Kramer alleged that the assignment of the note and deed by trust from MERS was signed by a “notorious robo-signer” who did not have authority to execute the assignment. As a result, no conveyance could have occurred and any subsequent actions should be void. The defendants argued that Kramer lacked standing to challenge the assignments because he was not a party to them. Kramer relied on a California District court case (Johnson v. HSBC Bank USA, National Association), which was distinguished based on Johnson’s reliance on California law and on the facts of the case (the Court distinguished the same case in Bridges v. JP Morgan Chase Bank, N.A., et al.).

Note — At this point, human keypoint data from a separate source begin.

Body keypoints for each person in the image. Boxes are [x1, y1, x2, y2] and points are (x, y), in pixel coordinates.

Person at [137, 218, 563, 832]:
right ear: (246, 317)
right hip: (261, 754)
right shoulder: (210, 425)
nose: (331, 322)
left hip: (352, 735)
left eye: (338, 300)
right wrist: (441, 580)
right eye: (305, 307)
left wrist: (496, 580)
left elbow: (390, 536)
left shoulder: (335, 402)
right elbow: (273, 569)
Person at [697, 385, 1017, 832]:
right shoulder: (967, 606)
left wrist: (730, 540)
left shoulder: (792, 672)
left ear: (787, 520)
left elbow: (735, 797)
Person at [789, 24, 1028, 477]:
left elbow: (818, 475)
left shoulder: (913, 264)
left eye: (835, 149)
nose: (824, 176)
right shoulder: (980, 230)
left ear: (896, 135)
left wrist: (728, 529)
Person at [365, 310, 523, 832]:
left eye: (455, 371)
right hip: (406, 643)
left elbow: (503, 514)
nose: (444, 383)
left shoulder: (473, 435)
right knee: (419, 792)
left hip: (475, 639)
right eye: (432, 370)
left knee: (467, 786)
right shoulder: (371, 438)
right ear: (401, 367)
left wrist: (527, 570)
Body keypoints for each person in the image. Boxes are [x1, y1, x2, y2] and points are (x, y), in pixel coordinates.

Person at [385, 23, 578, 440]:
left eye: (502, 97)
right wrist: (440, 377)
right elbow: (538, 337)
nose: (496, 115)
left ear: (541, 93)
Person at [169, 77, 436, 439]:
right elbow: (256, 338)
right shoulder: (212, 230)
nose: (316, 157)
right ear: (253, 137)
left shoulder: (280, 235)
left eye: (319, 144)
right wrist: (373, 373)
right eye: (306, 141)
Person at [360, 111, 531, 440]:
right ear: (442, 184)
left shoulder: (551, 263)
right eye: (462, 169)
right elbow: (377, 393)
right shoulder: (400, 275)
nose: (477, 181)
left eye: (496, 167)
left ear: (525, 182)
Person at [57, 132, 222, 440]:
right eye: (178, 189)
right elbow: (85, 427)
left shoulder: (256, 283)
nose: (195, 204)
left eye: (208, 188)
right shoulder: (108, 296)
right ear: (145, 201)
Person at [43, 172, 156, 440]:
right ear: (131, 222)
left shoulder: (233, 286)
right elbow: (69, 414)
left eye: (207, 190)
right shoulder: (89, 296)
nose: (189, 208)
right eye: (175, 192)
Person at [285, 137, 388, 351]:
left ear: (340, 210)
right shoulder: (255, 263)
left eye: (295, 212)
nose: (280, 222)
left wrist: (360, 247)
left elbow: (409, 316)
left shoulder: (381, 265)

However, the Court does list two exceptions to the general standing rule. The first exception is “where an assignee of a claim sues the obligor for performance.” This exception is done to ensure that the obligor does not have to pay the same claim twice. (See Tri-Cities Constr., Inc. v. Am. Nat’l Ins. Co., 523 S.W.2d 426, 430 (Tex. Civ. App. —Houston 1st Dist. 1975, no writ)). A second exception allows a defendant sued on a negotiable instrument to assert defenses and claims held by others if the other person is joined in the action and personally asserts the claim against the person entitled to enforce the instrument. (See Tex. Bus. & Com. Code § 3.305(c)).
In this case, the obligor of the instrument (the owner who signed the deed of trust and note) is not at risk of paying the loan obligation twice and he is the plaintiff, not the defendant. As a result, the exceptions do not apply to him.
Since the exceptions did not apply to Kramer, he did not have standing to challenge the assignments of the note and deed of trust. As a result, his claim was ultimately rejected and the defendant’s motion to dismiss the suit was granted.
January 4, 2013 | Permalink | No Comments
Arizona 9th Circuit Bankruptcy Appellate Proceeding Finds Lack of Standing with Absence of Mortgage Note
In In re Veal, 450 B.R. 897 (B.A.P. 9th Cir. 2011) the court held that a party has standing to prosecute a proof of claim involving a negotiable promissory note secured by real property if, under applicable law, it is a “person entitled to enforce the note” as defined by the Uniform Commercial Code. Here, Wells Fargo Bank lacked standing because the purported assignment from Option One Mortgage Corporation to Wells Fargo did not contain language effecting an assignment of the Note. The reference in the Note served only to identify the Mortgage and once the Note is separated from the Mortgage, the Note becomes unsecured.